Page-level text extractions -
^^^^^^^^
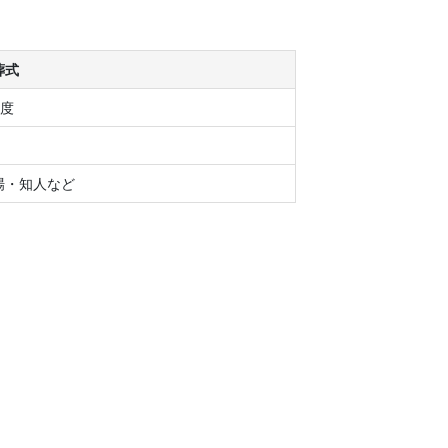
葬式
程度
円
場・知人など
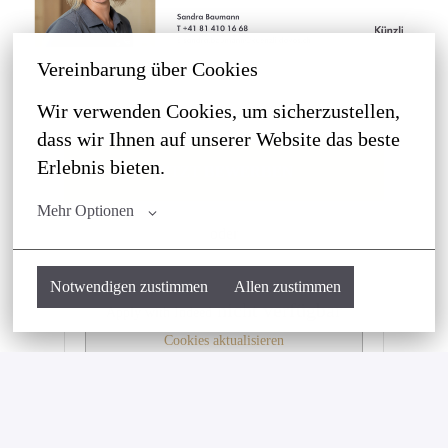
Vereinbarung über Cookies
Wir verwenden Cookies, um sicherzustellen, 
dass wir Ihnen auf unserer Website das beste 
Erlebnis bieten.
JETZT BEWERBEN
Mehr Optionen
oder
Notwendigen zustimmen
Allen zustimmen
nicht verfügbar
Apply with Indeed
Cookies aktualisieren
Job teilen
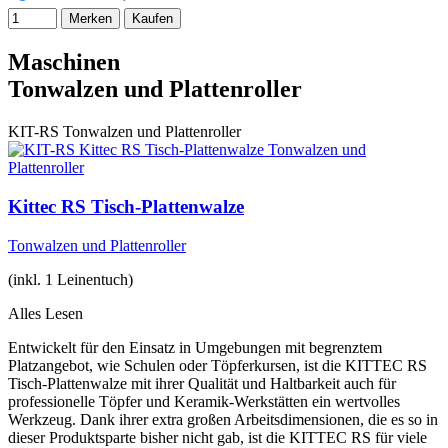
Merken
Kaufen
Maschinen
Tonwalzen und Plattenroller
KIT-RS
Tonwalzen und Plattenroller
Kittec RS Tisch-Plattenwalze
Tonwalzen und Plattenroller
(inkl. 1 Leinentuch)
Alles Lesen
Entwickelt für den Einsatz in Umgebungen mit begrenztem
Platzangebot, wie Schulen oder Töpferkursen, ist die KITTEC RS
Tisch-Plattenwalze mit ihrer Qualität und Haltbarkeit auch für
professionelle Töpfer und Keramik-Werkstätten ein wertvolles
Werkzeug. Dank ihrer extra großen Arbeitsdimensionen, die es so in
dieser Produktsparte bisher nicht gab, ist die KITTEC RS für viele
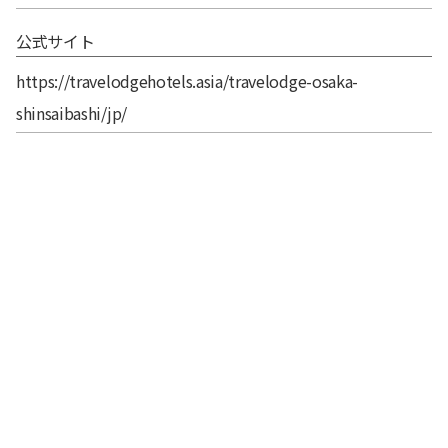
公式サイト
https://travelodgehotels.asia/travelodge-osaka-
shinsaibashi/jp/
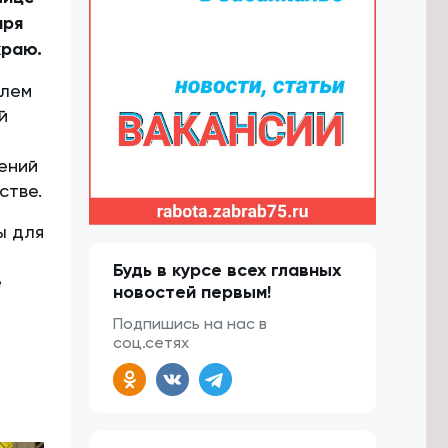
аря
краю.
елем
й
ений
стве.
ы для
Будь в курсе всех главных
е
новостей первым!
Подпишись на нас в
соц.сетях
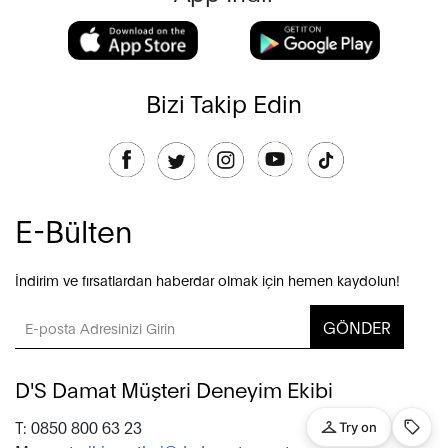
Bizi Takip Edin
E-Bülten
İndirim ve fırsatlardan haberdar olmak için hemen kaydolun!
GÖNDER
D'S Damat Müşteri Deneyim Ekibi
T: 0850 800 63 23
^^^^^^^^
YOUR TASK - Output the records above verbatim. Pictures stay out.

ANSWER BOX -
葬式
程度
円
場・知人など
Vereinbarung über Cookies
Wir verwenden Cookies, um sicherzustellen, 
dass wir Ihnen auf unserer Website das beste 
Erlebnis bieten.
JETZT BEWERBEN
Mehr Optionen
oder
Notwendigen zustimmen
Allen zustimmen
nicht verfügbar
Apply with Indeed
Cookies aktualisieren
Job teilen
Merken
Kaufen
Maschinen
Tonwalzen und Plattenroller
KIT-RS
Tonwalzen und Plattenroller
Kittec RS Tisch-Plattenwalze
Tonwalzen und Plattenroller
(inkl. 1 Leinentuch)
Alles Lesen
Entwickelt für den Einsatz in Umgebungen mit begrenztem
Platzangebot, wie Schulen oder Töpferkursen, ist die KITTEC RS
Tisch-Plattenwalze mit ihrer Qualität und Haltbarkeit auch für
professionelle Töpfer und Keramik-Werkstätten ein wertvolles
Werkzeug. Dank ihrer extra großen Arbeitsdimensionen, die es so in
dieser Produktsparte bisher nicht gab, ist die KITTEC RS für viele
公式サイト
https://travelodgehotels.asia/travelodge-osaka-
shinsaibashi/jp/
аря
краю.
елем
й
ений
стве.
ы для
Будь в курсе всех главных
е
новостей первым!
Подпишись на нас в
соц.сетях
Bizi Takip Edin
E-Bülten
İndirim ve fırsatlardan haberdar olmak için hemen kaydolun!
GÖNDER
D'S Damat Müşteri Deneyim Ekibi
T: 0850 800 63 23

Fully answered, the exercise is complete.